Cultivars from the genus Stylosanthes are the most important pasture legumes grown in the semi-arid tropics of northern Australia. In the semi-arid tropics, where Stylosanthes spp. have their most significant role as pasture plants, water is the major environmental constraint to plant growth. Stylosanthes scabra cv. Seca is the most widely sown cultivar and is well adapted to drought conditions in the semi-arid tropics of northern Australia. Seca has been used as one of the parents in breeding programmes to increase anthracnose resistance. However, it has been found that lines selected for disease resistance from these programmes are not as drought resistant as Seca.
The main objective of this work is to identify the traits which contribute to the drought resistance of Seca, so that these traits can be incorporated into the potential cultivars selected from the breeding program for disease resistance.
Results from the experiment conducted with ten diverse accessions of Stylosanthes under well-watered conditions have shown that there was a significant variation for transpiration efficiency (biomass produced per unit of water transpired; TE) among the accessions. A significant negative correlation was observed between TE and carbon isotope discrimination (Δ) and between TE and specific leaf area (SLA). Seca maintained high TE (low Δ). In a different experiment conducted under terminal water-stress conditions, Seca used the available water more conservatively than the rest of the accessions. The relationships observed among the different traits related to TE and biomass production and conservative water use of Seca were confirmed in further and independent experiments conducted under well-watered and water-stressed conditions. In S. scabra, TE appears to be more influenced by biomass production than transpiration.

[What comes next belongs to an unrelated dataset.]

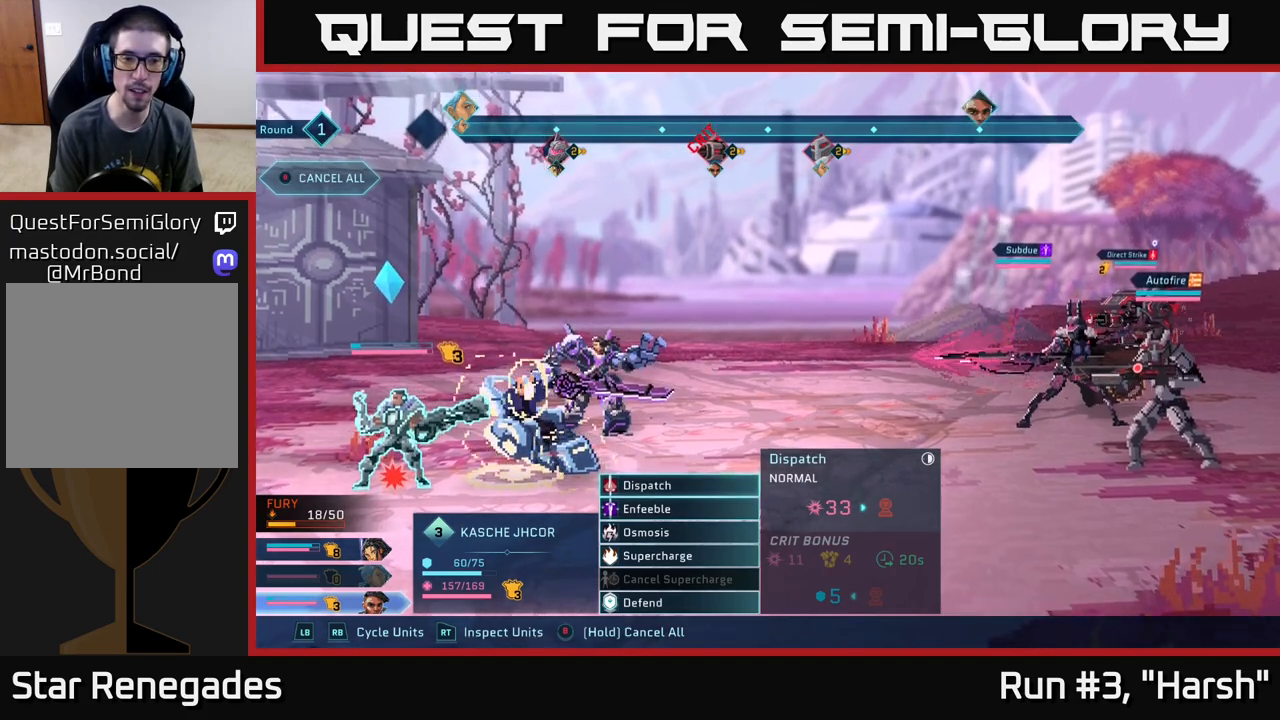
{"buttons": ["R2"], "left_stick": "center", "right_stick": "center", "events": [[317, "R2", "down"]]}
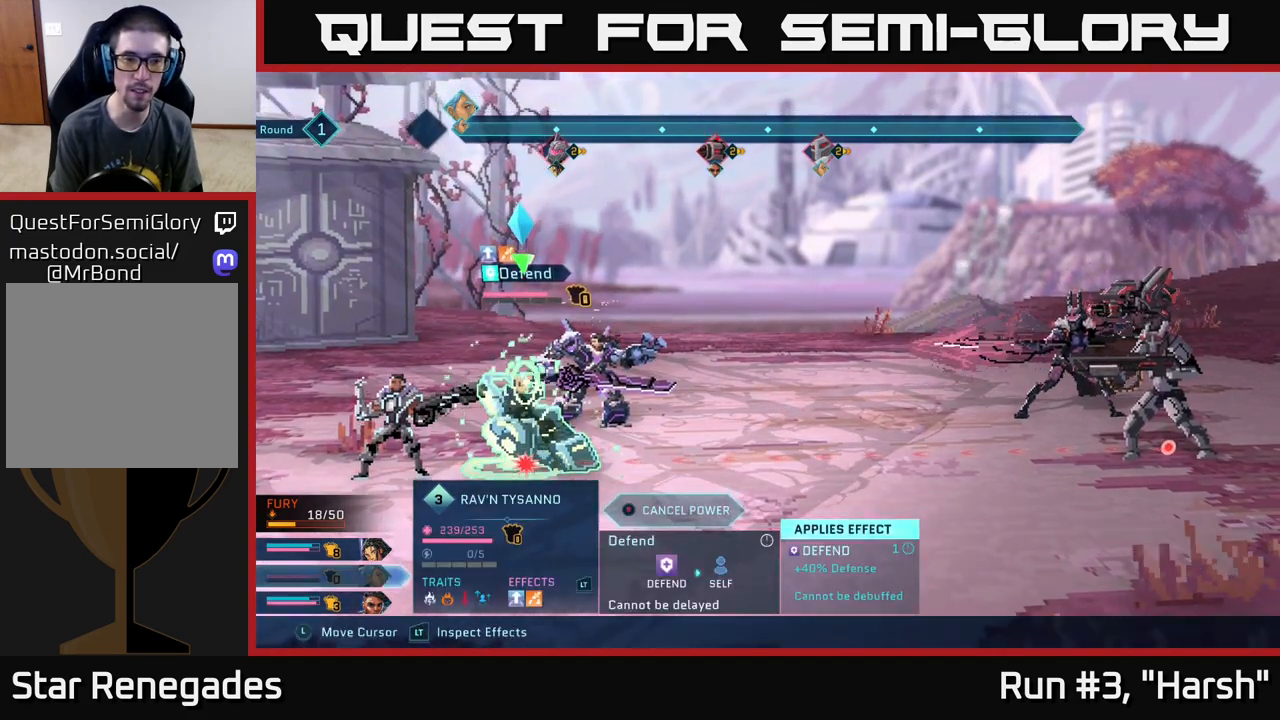
{"buttons": ["R2"], "left_stick": "center", "right_stick": "center", "events": [[250, "left_stick", "right"], [417, "left_stick", "center"]]}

Trans-4-hydroxy-N-methyl proline (MHP) was identified as the osmoprotectant accumulating in S. scabra under water-stress conditions. MHP values significantly correlated with TE under prolonged and moderately water-stressed conditions, and with leaf survival measured in the terminal water stress treatment.
An F2 population consisting of 120 plants from a cross between cv. Fitzroy and CPI93116 was used for studying the heritability, the genetic relationships among the different traits of drought resistance, for developing the genetic linkage map and for the analysis of the quantitative traits loci (QTL). Three replications for each plant were maintained through vegetative propagation.
Results from the genetic studies indicate that broad sense heritability measured on genotypic mean basis was high for Δ. transpiration and traits related to biomass production, intermediate for TE, SLA, and MHP and low for relative water content (RWC) and osmotic potential at full turgor. Genetic correlations were stronger than the phenotypic correlations but the direction of genetic and phenotypic correlations was similar among the various traits. SLA appears to be closely associated with biomass production. High broad-sense heritability of Δ and moderately high broad-sense heritability of SLA indicate that A and SLA may resporui to selection and selection may be done in early generations. Low genotype X treatment interaction and the consistent negative relationship between TE and Δ and /or SLA together with the negative relationship between biomass production and SLA and/or Δ indicate that Δ or SLA may be used to select for TE and biomass production indirectly. As the measurement of Δ is expensive, SLA could be used for screening in the early generations, while Δ could be used in advanced generations.
A genetic linkage map containing 120 random amplified polymorphic DNA (RAPD) markers was developed to identify the QTLs of different traits associated with drought resistance. The map consisted of 25 linkage groups. All the markers except for three followed the expected segregation ratio of 3:1 in F2 generation. Total genome length covered by markers in the present map was about 1406 cM with an average interval of 12 cM.
The QTL analysis of the different traits has shown that most of the QTLs for TE and Δ were present on linkage groups 5 and 11. Similarly the QTLs for SLA, transpiration and biomass productivity traits were clustered on linkage groups 13 and 24. One unlinked marker was also associated with these traits.
There were several markers coincident between different traits. At all the coincident QTL, the direction of QTL effects was consistent with phenotypic data. At the coincident markers between TE and A the high alleles of TE were associated with the low alleles of Δ Similarly, the low alleles of SLA were associated with the high alleles of biomass productivity traits and transpiration. The QTL analysis of TE and Δ suggests the causal nature of the relationship between Δ and TE. The phenotypic data and the QTL data show that low SLA leads to high biomass production and consequently high TE. The QTL analysis also indicates that a cause-effect relationship may exist between SLA and the biomass production. There is also evidence that RWC is negatively associated with MHP genes. At the coincident markers between MHP and RWC, the low alleles of MHP were associated with the high alleles of RWC. A low correlation coefficient between TE and MHP may be partly due to the contrasting QTL effect of MHP with respect to increase in TE.
It has been concluded that high TE coupled with conservative water use under water stress conditions may be the significant factors contributing to drought resistance of Seca. Δ or SLA may be used to indirectly select for TE. All the traits related to TE, MHP and biomass production have shown moderate to high broad sense heritability. The phenotypic relationships between the different traits are consistent with the QTL analysis. The QTL detected in the present study may be used for pyramiding different traits together to improve the drought resistance.